Doc. N° 2338
Prof. Dr. A. A. Bispo, Dr. H. Hülskath (editores) e curadoria científica © 1989 by ISMPS e.V. © Internet-edição 1999 by ISMPS e.V. © 2006 nova série by ISMPS e.V. Todos os direitos reservados - ISSN 1866-203X - urn:nbn:de:0161-2008020501
113 - 2008/3
Auto-consciência e identidade na história cultural das intenções integradoras: Uruguai 75 anos do Americanismo Musical
Atividades comemorativas da A.B.E./ISMPS. Trabalhos em Montevideo, 2008
A.A.Bispo
Montevideo Jornadas da A.B.E. 2008. Fotos A.A.Bispo Em pronunciamentos referentes ao Mercosul, constata-se que representantes do Uruguai salientam um papel especial dessa nação na história dos esforços integrativos que teriam preparado a recente dinâmica de aproximação dos países do Cone Sul do continente. A declaração de que Montevideo representa a capital do Mercosul ornamenta, em cartazes e faixas edifícios públicos, museus e ações culturais. Para os estudiosos de assuntos teórico-culturais em relações internacionais coloca-se a tarefa de considerar as razões da consciência que aqui se manifesta, os fatos que são apontados como justificadores e a análise histórico-cultural das correntes de pensamento e de ação impulsionadas pelo Uruguai. Uma das manifestações mais expressivas dessa consciência pode ser vista nas palavras que Sérgio Enrique Abreu Bonilla, ex-chanceler da República Oriental do Uruguai, pronunciou, há dez anos, por ocasião da publicação do "Atlas cultural, social e econômico" do Mercosul. O Uruguai é apresentado explicitamente como centro dos esforços integradores do Cone Sul, e essa posição corresponderia a uma identidade nacional conformada pela situação geográfica, pela história e pela realidade econômica. O padrão cultural assim definido, que marcaria a identidade cultural do país, seria ao mesmo tempo um critério de sua diferenciação no contexto latino-americano. "O Uruguai manifestou sempre uma clara intenção integradora. Sua posição geográfica, seus antecedentes históricos e sua realidade comercial e econômica o ligaram aos seus sócios naturais da Bacia do Prata. Os campos do Uruguai, suas fronteiras e porto definiram uma identidade que, apesar das rápidas mudanças da história, situam o país no centro dos esforços integradores do Cone Sul.

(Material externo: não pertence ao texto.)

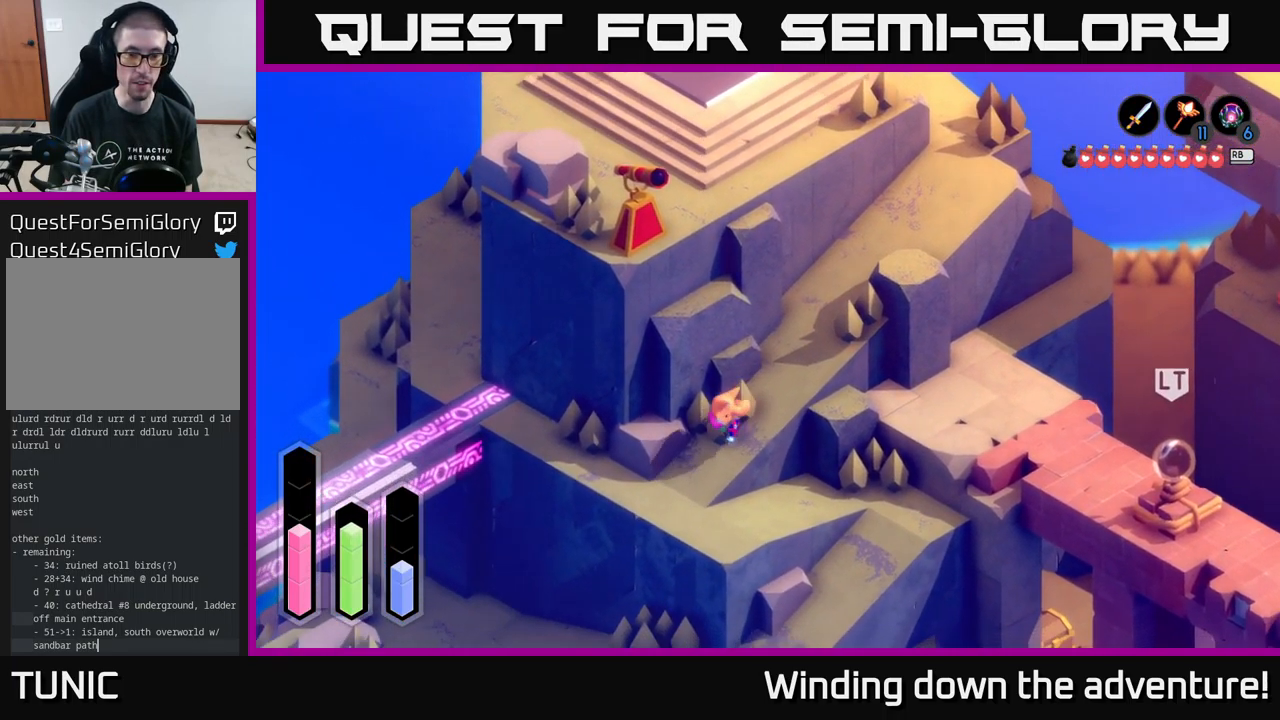
{"buttons": ["A"], "left_stick": "up-left", "right_stick": "center", "events": [[100, "left_stick", "down"], [250, "left_stick", "left"], [449, "left_stick", "up-left"]]}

A integração para o Uruguai, porém, não se resume aos aspectos comerciais. sua estratégia geopolítica e sua composição demográfica definiram também um padrão cultural que o distingue na policromática expressão da América luso-hispânica. (...) O Uruguai vê na integração um projeto político, econômico e cultural (...) E cultural porque, em seus recursos humanos, em suas capacidades e possibilidades, descansa o verdadeiro papel que o país deve desempenhar no quadro multilateral e regional." (Mercosul: um atlas cultural, social e econômico, Buenos Aires/Rio de Janeiro: Manrique Zago/Instituto Herbert Levy 1997, 64-67, 64).

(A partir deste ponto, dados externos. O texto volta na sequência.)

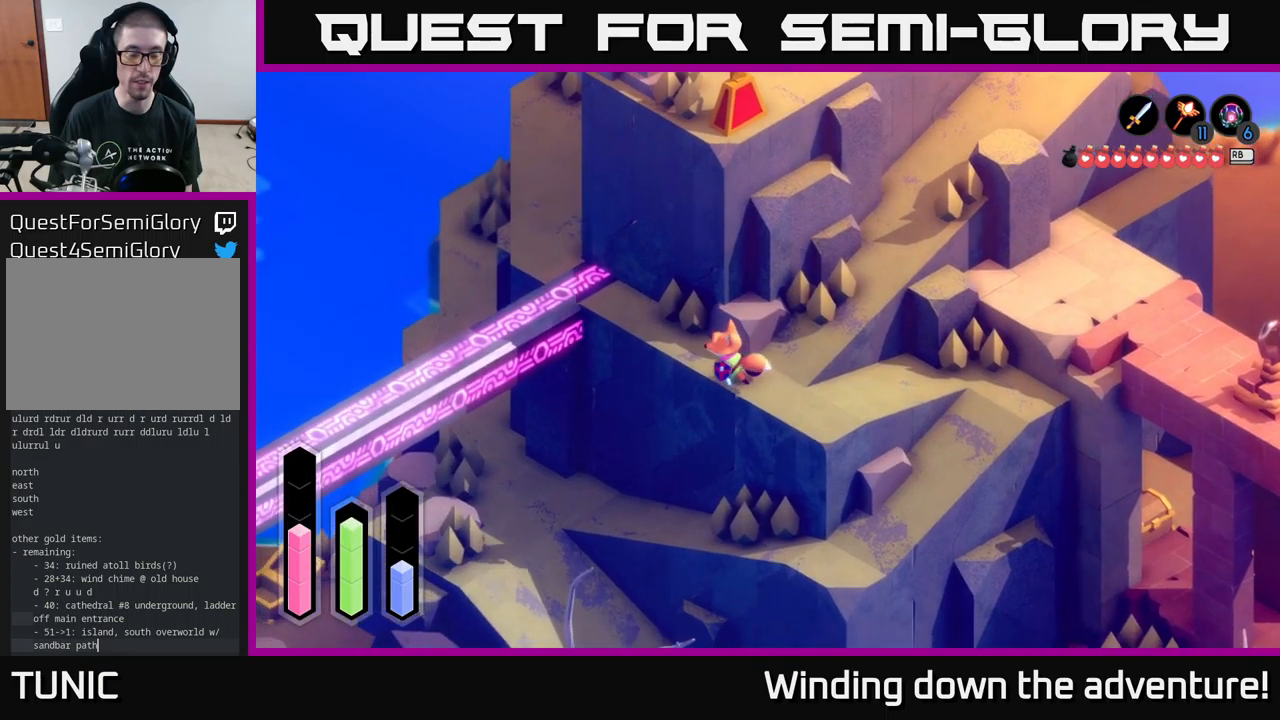
{"buttons": ["A"], "left_stick": "up-left", "right_stick": "center", "events": []}
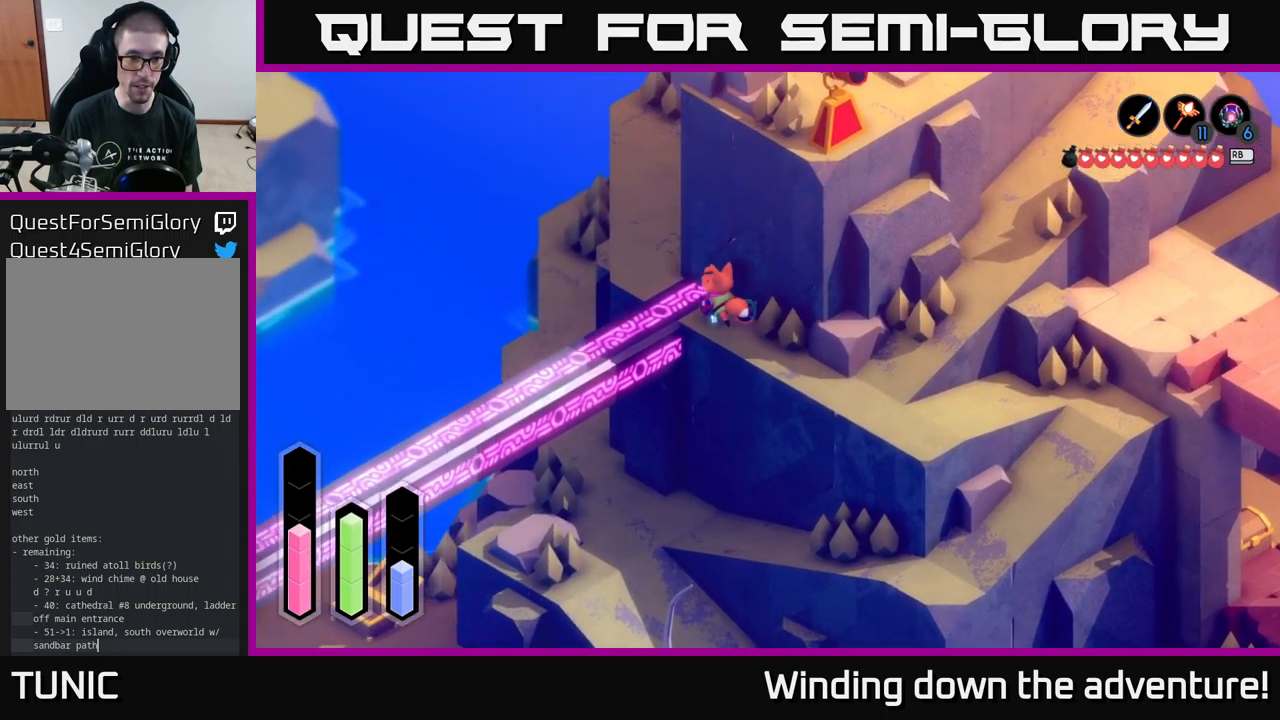
{"buttons": ["A"], "left_stick": "down-left", "right_stick": "center", "events": [[17, "left_stick", "left"], [200, "left_stick", "down-left"]]}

Papel da música na história integrativa do Urugua
Revendo-se a história dos impulsos integrativos partidos do Uruguai no âmbito da cultura, constata-se uma singular importância da música. Esse fato pode parecer surpreendente, uma vez que a música uruguaia não marca a imagem do país tão intensamente como a de outros países, entre êles o Brasil e a Argentina. Não se trata, porém, aqui, da criação musical uruguaia, mas sim do papel privilegiado reconhecido na música como fator integrativo, e nesse sentido, pode-se dizer que o Uruguai assumiu uma posição pioneira e influente na história cultural e das idéias, apenas explicável por fatores relacionados com a auto-consciência integrativa que marca a identidade cultural do país. Um dos grandes vultos da história cultural do século XX que encarnaram anseios integradores a partir do Uruguai e que mais lutaram para a sua difusão no Brasil e em outros países americanos foi Francisco Curt Lange, musicólogo de origem alemã radicado no país e que determinou por décadas o desenvolvimento do pensamento musical na América Latina. As suas concepções e ações partiram explícitamente da música como privilegiado fator integrativo. Assim, já em 1931, através da fundação do Instituto Interamericano de Musicologia, transformava-se Montevideo em sede de uma instituição que, embora vinculada ao Ministério das Relações Exteriores, tinha claramente objetivos supranacionais. Uma auto-consciência de ser o centro dos esforços integradores do continente não poderia ser expressa de forma mais evidente do que aquela que marca as publicações e as ações da instituição e de seu fundador-diretor através das décadas. Em 1981, por ocasião da passagem dos 40 anos de fundação desse instituto, quando o Uruguai até mesmo lançou um sêlo comemorativo, Francisco Curt Lange, em carta-pronunciamento dirigida a instituições de todo o mundo, lembrou que esse instituto representou um esforço impar, que teria dado, através de várias gerações, seus esperados frutos.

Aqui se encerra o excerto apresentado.